Perhaps the DCP envisions albendazole treatment carried out in a different way or in a different type of environment. But given that the Miguel & Kremer study appears to be examining a fairly suitable environment for albendazole-only treatment (see above comments about high infection prevalence and strong program execution), this would indicate that cost-effectiveness is extremely sensitive to subtle changes in the environment or execution.

Bottom line

There is a lot of uncertainty in this estimate, and this uncertainty isn’t necessarily “symmetrical.” Estimates of different programs’ cost-effectiveness, in fact, could be colored by very different degrees of optimistic assumptions.

Despite all of the above issues, I don’t find the cost-effectiveness estimate discussed here to be meaningless or useless.
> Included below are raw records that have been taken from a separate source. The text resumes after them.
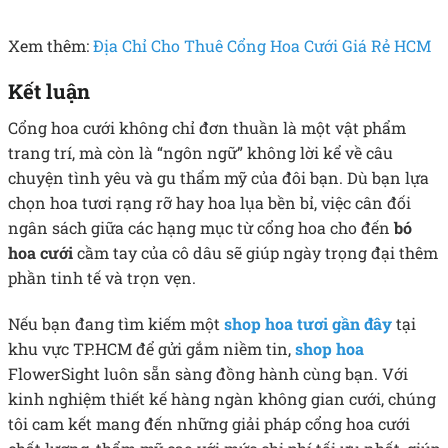
Xem thêm:
Địa Chỉ Cho Thuê Cổng Hoa Cưới Giá Rẻ HCM
Kết luận
Cổng hoa cưới không chỉ đơn thuần là một vật phẩm
trang trí, mà còn là “ngôn ngữ” không lời kể về câu
chuyện tình yêu và gu thẩm mỹ của đôi bạn. Dù bạn lựa
chọn hoa tươi rạng rỡ hay hoa lụa bền bỉ, việc cân đối
ngân sách giữa các hạng mục từ cổng hoa cho đến
bó
hoa cưới
cầm tay của cô dâu sẽ giúp ngày trọng đại thêm
phần tinh tế và trọn vẹn.
Nếu bạn đang tìm kiếm một
shop hoa tươi gần đây
tại
khu vực TP.HCM để gửi gắm niềm tin,
shop hoa
FlowerSight luôn sẵn sàng đồng hành cùng bạn. Với
kinh nghiệm thiết kế hàng ngàn không gian cưới, chúng
tôi cam kết mang đến những giải pháp cổng hoa cưới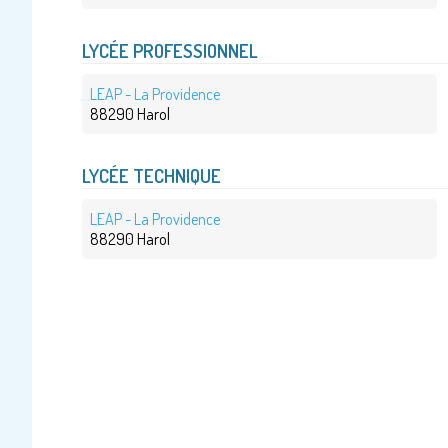
LYCÉE PROFESSIONNEL
LEAP - La Providence
88290 Harol
LYCÉE TECHNIQUE
LEAP - La Providence
88290 Harol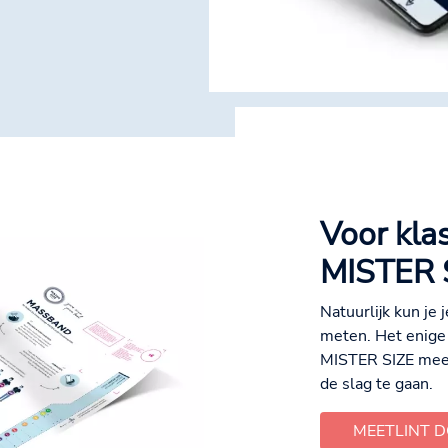
Voor klas
MISTER S
Natuurlijk kun je 
meten. Het enige 
MISTER SIZE meet
de slag te gaan.
MEETLINT 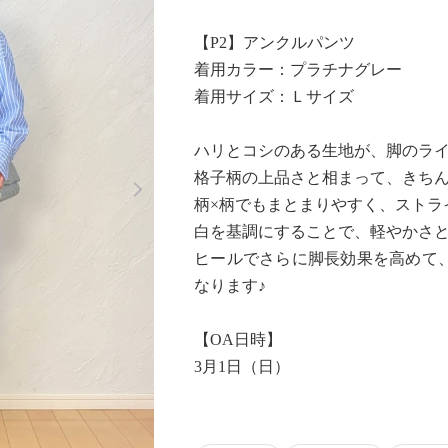
【P2】アンクルパンツ
着用カラー：プラチナグレー
着用サイズ：Ｌサイズ
ハリとコシのある生地が、脚のラ
Next
格子柄の上品さと相まって、きち
柄×柄でもまとまりやすく、ストラ
白を基調にすることで、軽やかさ
ヒールでさらに脚長効果を高めて
なります♪
【OA日時】
3月1日（日）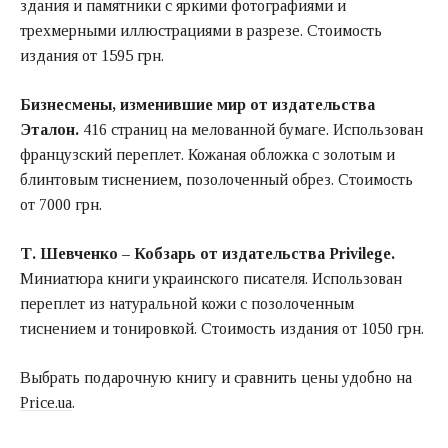
здания и памятники с яркими фотографиями и
трехмерными иллюстрациями в разрезе. Стоимость
издания от 1595 грн.
Бизнесмены, изменившие мир от издательства
Эталон.
416 страниц на мелованной бумаге. Использован
французский переплет. Кожаная обложка с золотым и
блинтовым тиснением, позолоченный обрез. Стоимость
от 7000 грн.
Т. Шевченко – Кобзарь от издательства Privilege.
Миниатюра книги украинского писателя. Использован
переплет из натуральной кожи с позолоченным
тиснением и тонировкой. Стоимость издания от 1050 грн.
Выбрать подарочную книгу и сравнить цены удобно на
Price.ua
.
Researchers’ best guesses put the cost-effectiveness of deworming in the same ballpark as that of other high-priority interventions such as vaccines, tuberculosis treatment, etc. (I do note that many of these appear to have more robust evidence bases behind their cost-effectiveness - for example, estimated effects of large-scale government programs are sometimes available, giving an extra degree of context.)

I think it is appropriate to say that available evidence suggests that deworming can be as cost-effective as any other health intervention.

I think it is appropriate to call deworming a “best buy,” as the Poverty Action Lab does.

I do not think it is appropriate to conclude that deworming is more cost-effective than vaccinations, tuberculosis treatment, etc. I think it is especially inappropriate to conclude that deworming is several times more cost-effective than vaccinations, tuberculosis treatment, etc.

Most of all, I do not think it is appropriate to expect results in line with this estimate just because you donate to a deworming charity. I believe cost-effectiveness estimates usually represent “what you can achieve if the program goes well” more than they represent “what a program will achieve on average.”

In my view, the greatest factor behind the realized cost-effectiveness of a program is the specifics of who carries it out and how.